I am pretty sure that the regular DDH sigma protocol should work here as well. In order to make things work, a few changes are needed. Specifically:

1. Prover chooses a random $r\in\mathbb Z_{q_1\cdot q_2}$ and computes $h_1 = g_1^r \mod p_1$ and $h_2 = g_2^r \mod p_2$, and sends $h_1,h_2$ to the verifier.
2. The verifier sends a random challenge $e\in\{0,1\}^t$.
3. The prover replies with $z=r+es \mod q_1\cdot q_2$
4. The verifier checks that $g_1^z = h_1 \cdot x_1^e \mod p_1$ and $g_2^z = h_2 \cdot x_2^e \mod p_2$.

This should all work easily for soundness (but needs to be checked). The only question is zero knowledge since $r$ is not chosen randomly in $\mathbb Z_q$ but in $\mathbb Z_{q_1\cdot q_2}$. In the interest of leaving you some interesting work to do, this should be checked. So, try to prove it and then let us know :-).

• Looks promising :) I'll start with an soundness example and then work my way up. Commented Mar 15, 2017 at 19:05
• Lets put it this way; suppose I pick arbitrary values $s_1, s_2$, generate $x_1 = g_1^{s_1}$ and $x_2 = g_2^{s_2}$ and compute $s$ with $s \equiv s_1 \pmod{q_1}$ and $s \equiv s_2 \pmod{q_2}$ (which I can always do, as $q_1, q_2$ are relatively prime). If $s_1 \ne s_2$, what fails within the above ZKP? Commented Mar 15, 2017 at 20:53
• @poncho I didn't see this as a problem, because I guess we have to define what it means to have the same discrete log in groups of different order. If $s=s_1 \bmod q_1$ and $s=s_2 \bmod q_2$ then the question is whether this means that the discrete log is the same. Specifically, by the above, $g_1^{s_1} = g_1^s \bmod p_1$ and $g_2^{s_2} = g_2^s \bmod p_2$. So they do have the same discrete log. Commented Mar 15, 2017 at 21:15
• If you take that definition, then the problem becomes "prove that you know both the discrete log of $g_1$ and the discrete log of $g_2$". However, that's not what raisyn asked for, he specifically stated that $s \in \mathbb{Z}_{min\{q_1, q_2\}}$. Commented Mar 15, 2017 at 21:26
• I missed the min part in the question. However, note that my interpretation is still a natural one and it's not just knowing both; it guarantees that it's the same dlog, for a certain definition of this problem. Commented Mar 15, 2017 at 21:29

Here's a paper describing how to do it efficiently, with some concrete sizes depending on the size of $$a$$ and $$b$$: https://eprint.iacr.org/2022/1593, Fig. 1 (check table 1 for notation).
It uses the same ideas already suggested by Geoffroy and Yehuda, with the additional paradigm of Fiat-Shamir with aborts which results in a better concrete efficiency.

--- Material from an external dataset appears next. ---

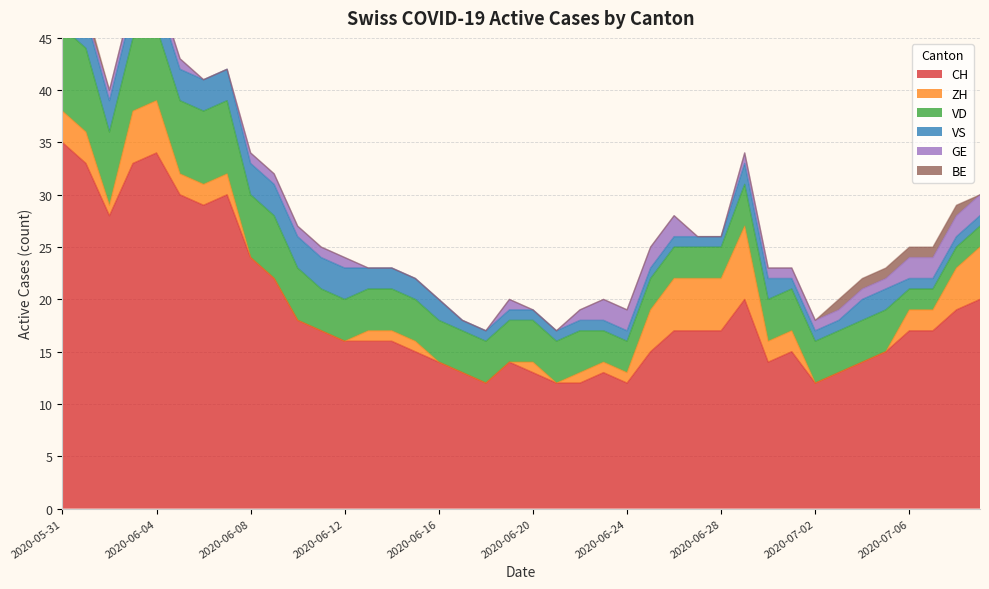

Which series changed the most between 2020-06-17 and 2020-06-28?

ZH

If you don't mind performance too much, perhaps the following could work:

Observe that $G_1 \times G_2$ is a cyclic group of order $q_1q_2$, and that $(g_1,g_2)$ is a generator for this group.

The problem of equality of discrete logarithms as specified then reduces to showing that the logarithm of $(x_1,x_2)$ to the base $(g_1,g_2)$ is smaller than $\min\{q_1,q_2\}$.

I do not know what the state of the art is for range proofs for discrete logarithms. But the naive approach is to show that $s$ or $\min\{q_1,q_2\}-s-1$ can be written as a suitably small binary number. Which you can do as follows:

• Commit to the bits of the number by committing to $1$ or the generator (raised to $2^i$) using a homomorphic commitment scheme.
• Prove that each commitment is a bit commitment, using an "or"-proof.